Par ailleurs, même si l'efficacité intrinsèque des étoiles massive pré-supernova n'est a priori pas aussi élevée que celle des résidus de supernova (SNR), par exemple, leur contribution à la production de rayons cosmiques galactiques de basse énergie (sous les GeVs) n'est pas forcément négligeable. Une première classe intéressante est celle des binaires massives à collision de vents accélérant des particles (PACWBs). Ces systèmes sont principalement identifiés en tant qu'accélérateurs de particules sur base de la détection d'émission radio synchrotron (nécessitant une population d'électrons relativistes). Dans ces systèmes, le processus d'accélération de particules est supposé être l'accélération diffusive dans les chocs (DSA) dans la région où les vents stellaires des deux étoiles massives entrent en collision. Les conditions physiques régissant le processus d'accélération sont donc dictées par les propriétés des vents stellaires, et sont supposées varier en fonction de la phase orbitale si l'orbite est excentrique. Une seconde classe d'objets intéressante est celle des étoiles en fuite avec choc (BSRs). Les étoiles massive en fuite (éjectées de leur site de formation) sont susceptibles de traverser diverses régions interstellaires. Au long de leur périple à travers les nuages interstellaires, leurs vents stellaires intenses interagissent avec la matière interstellaire avoisinante and produisent des chocs. En présence de ces chocs hydrodynamiques, le mécanisme DSA peut agir et accélérer des particules.

DSA

Vue schématique du mécanisme DSA.

 

 

Une caractéristique importante qui mérite d'être mise en évidence est que ces sources sont des émetteurs non-thermiques. Les électrons relativisites peuvent produire du rayonnement synchrotron dans le domaine radio (et dans certains cas jusqu'à des rayons X) et des rayons X non-thermiques par diffusion Compton inverse (et potentiellement du bremsstrahlung relativiste). Les protons relativistes peuvent interagir avec de la matière thermique et créer des pions neutres qui se désintègrent pour produire des rayons gamma. Ces accélérateurs de particules peuvent donc être sondés via leur rayonnement non-thermique à travers le spectre électromagnétique. De telles études multi-longueur d'onde sont au coeur des activités de ce groupe.

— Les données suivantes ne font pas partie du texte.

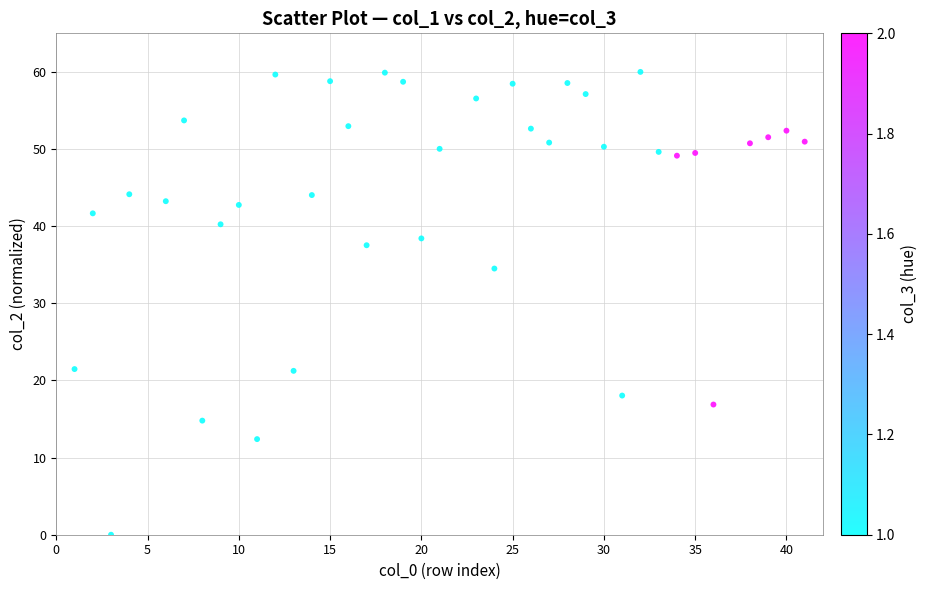

What Y value in the scatter plot is closest to 30?

34.5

Un sujet connexe est celui de l'étude de l'influence des rayons cosmiques générés par les étoiles massives sur le traitement énergétique des molécules d'intérêt astrochimique. Ceci est particulièrement pertinent dans les nuages sombres où le traitement photochimique est inactif. Tous les accélérateurs de particules dans la galaxies (SNRs, PACWBs, BSRs...) sont susceptible de contribuer à la production globale de rayons cosmiques qui jouent un rôle décisif dans l'origine de la diversité astrochimique dans les nuages moléculaires.

MSMC

Vue schématique d'un nuage moléculaire, en présence de sources de rayons cosmiques telles qu'une BSR, une PACWB ou un SNR. Figure issue de De Becker 2015, Bull. Soc. Roy. Sci. Liège, 84, 15.